An in-depth study of the potentially confounding effect of class size in fault prediction

  • Authors:
  • Yuming Zhou;Baowen Xu;Hareton Leung;Lin Chen

  • Affiliations:
  • Nanjing University;Nanjing University;Hong Kong Polytechnic University;Nanjing University

  • Venue:
  • ACM Transactions on Software Engineering and Methodology (TOSEM)
  • Year:
  • 2014

Quantified Score

Hi-index 0.00

Visualization

Abstract

Background. The extent of the potentially confounding effect of class size in the fault prediction context is not clear, nor is the method to remove the potentially confounding effect, or the influence of this removal on the performance of fault-proneness prediction models.
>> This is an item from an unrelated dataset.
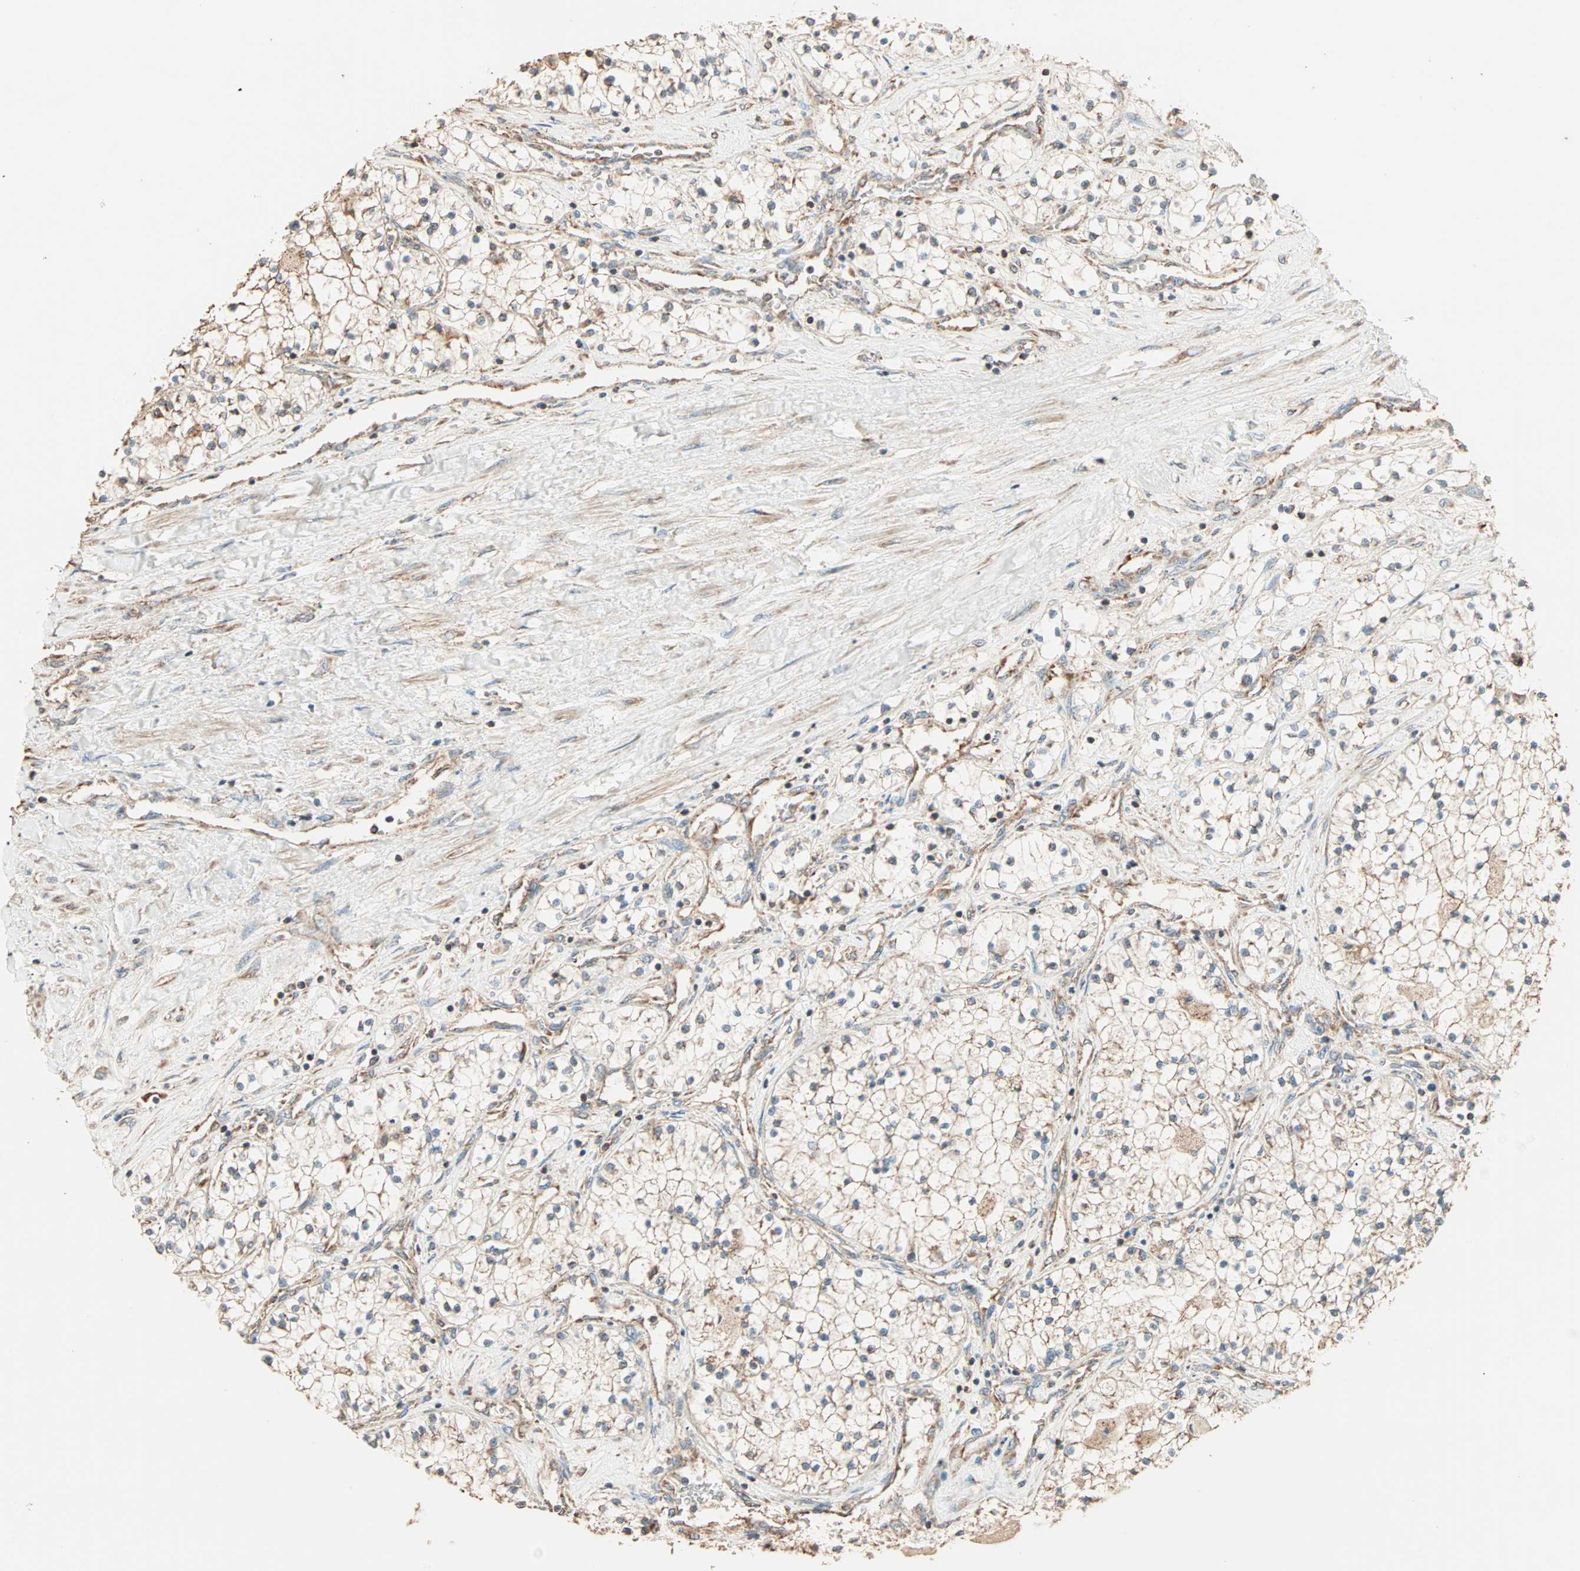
{"staining": {"intensity": "weak", "quantity": "25%-75%", "location": "cytoplasmic/membranous"}, "tissue": "renal cancer", "cell_type": "Tumor cells", "image_type": "cancer", "snomed": [{"axis": "morphology", "description": "Adenocarcinoma, NOS"}, {"axis": "topography", "description": "Kidney"}], "caption": "Protein analysis of renal cancer tissue shows weak cytoplasmic/membranous staining in approximately 25%-75% of tumor cells. (DAB IHC with brightfield microscopy, high magnification).", "gene": "EIF4G2", "patient": {"sex": "male", "age": 68}}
Objective. We aim to provide an in-depth understanding of the effect of class size on the true associations between object-oriented metrics and fault-proneness. Method. We first employ statistical methods to examine the extent of the potentially confounding effect of class size in the fault prediction context. After that, we propose a linear regression-based method to remove the potentially confounding effect. Finally, we empirically investigate whether this removal could improve the prediction performance of fault-proneness prediction models. Results. Based on open-source software systems, we found: (a) the confounding effect of class size on the associations between object-oriented metrics and fault-proneness in general exists; (b) the proposed linear regression-based method can effectively remove the confounding effect; and (c) after removing the confounding effect, the prediction performance of fault prediction models with respect to both ranking and classification can in general be significantly improved. Conclusion. We should remove the confounding effect of class size when building fault prediction models.